彼女は無表情のまま、思案する視線をゆっくり左右に流していた。それから、前に立つ老人に目を戻して問う。
「それは、【人ではない私】への依頼か?」
「うん、そう。『頼み事』だよ」
その回答を聞き届けた彼女は、あっけらかんと答えた彼の、左手の薬指にある古びた指輪を見た。
「よほど大事にしてある結婚指輪みたいだな」
「おや。分かるのかい?」
「長い年月をかけて大切にされた物には、守りの魔力が宿る。――それなのにあんた、どうして『再婚』なんてしようとするの」
「自分の死を、最高のものにしたい」
私の大切な人達の悲しみが、『もっとも少ない最期』だ、と彼は言って微笑んだ。
「ご覧の通り、私も後どのくらい生きられるか分からないほど老いた。まだまだ元気ではいるけれど、私自身、終わりが近づいているのを感じている。私が死んだあとも、大切な人達が笑っていられるようにしたいんだ」
だから協力してくれないか、と言って、老人はその言葉の先を続けた。
「――」
少しだけ、長い話だった。
けれど彼女は、語られるその話にじっと耳を傾けていた。長らく聞いて、全てを聞き届けたうえで、涼しげな笑顔のまま口を閉じた彼に、こう言った。

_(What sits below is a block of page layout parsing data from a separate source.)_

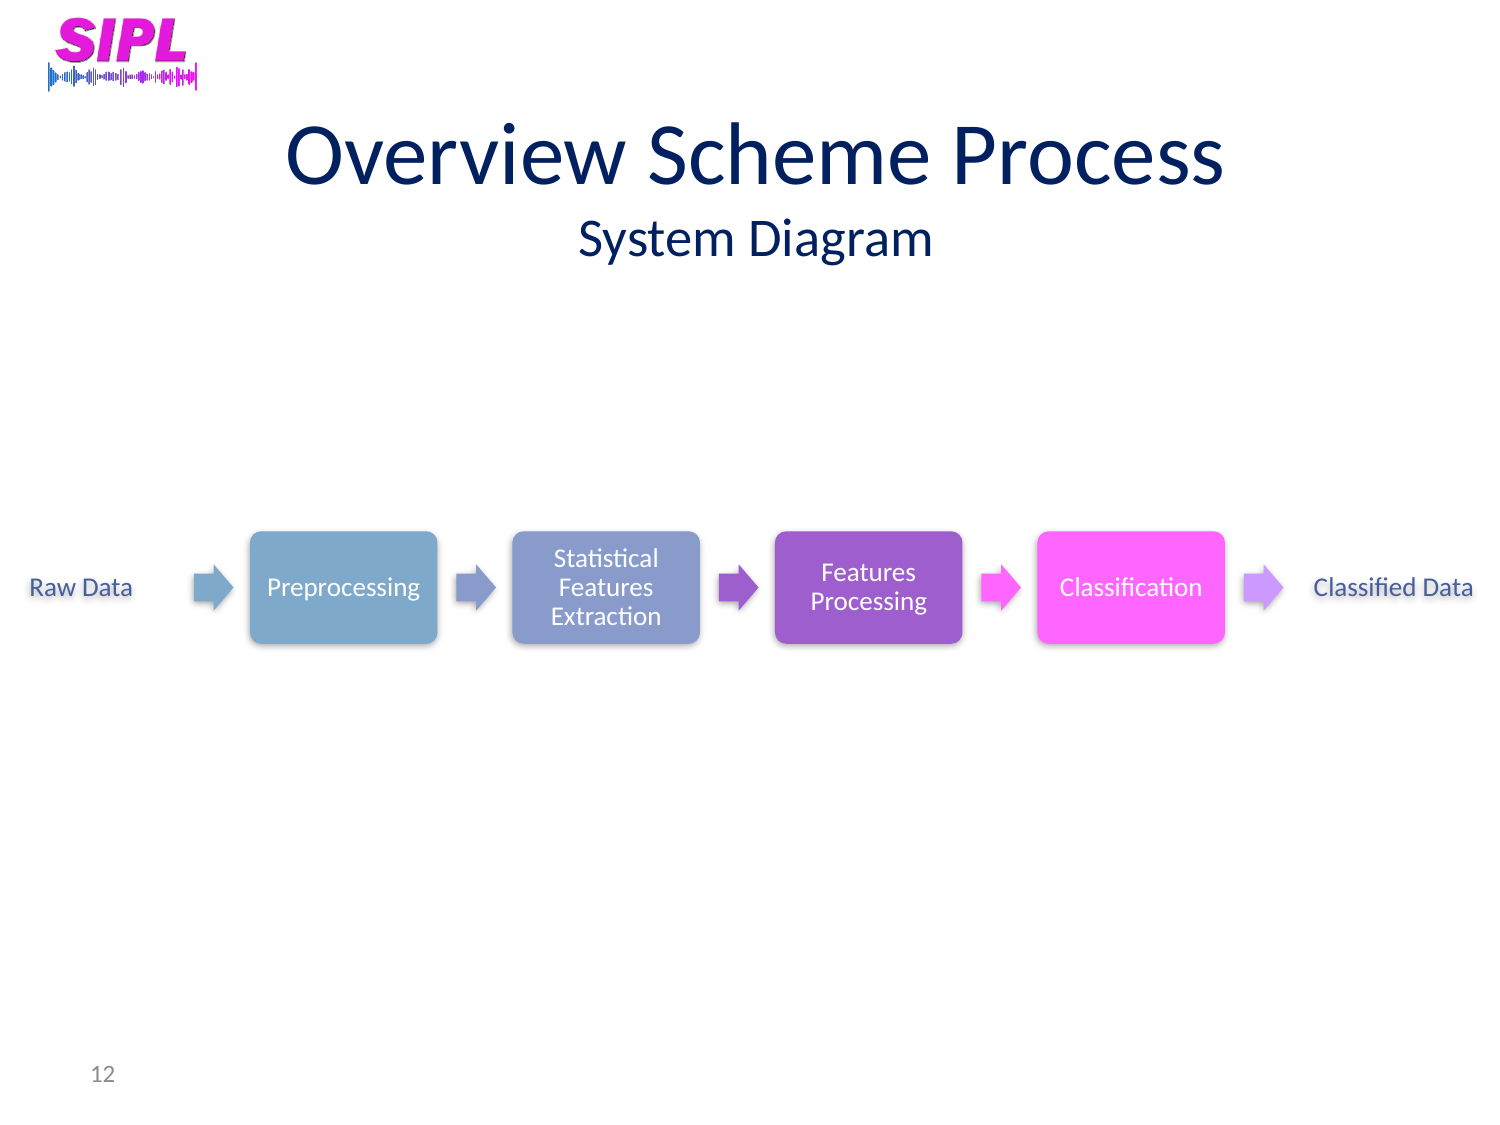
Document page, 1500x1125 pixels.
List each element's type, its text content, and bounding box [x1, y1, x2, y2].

text_box Statistical Features Extraction [512, 531, 700, 644]
text_box [193, 564, 234, 611]
text_box Classified Data [1299, 531, 1488, 644]
text_box [981, 564, 1022, 611]
text_box Preprocessing [249, 531, 438, 644]
text_box [456, 564, 497, 611]
slide_number 12 [75, 1042, 425, 1103]
title Overview Scheme Process System Diagram [81, 87, 1432, 275]
text_box Features Processing [774, 531, 963, 644]
text_box Raw Data [0, 531, 175, 644]
text_box [718, 564, 759, 611]
picture [37, 12, 203, 94]
text_box Classification [1037, 531, 1225, 644]
text_box [1243, 564, 1284, 611]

「――あんた、きっと後悔するよ。来たる死のために再婚しようだなんてさ。結婚って、とても大切なものなんだろう?」
多分、と言って、彼女は無表情のまま首を傾げる。
「人と暮らした事のない私には、よく分からないけれど」
すると、彼はその様子を見下ろしてにっこりと笑った。
「うん。だから私は、『君を選んだ』んだよ」
そう言ったかと思うと、彼が手を差し出してきた。
「一緒に帰ろう。そして、これから私達は家族になるんだ」
どうだろう、少しは面白そうじゃないか? と言って彼が笑う。幼い姿をした彼女は、その表情をじっと見つめ、それから――
「――……確かに、『終わりまでじっとしているより』は面白そうだ」
そうぼんやりと口にして、その手を取った。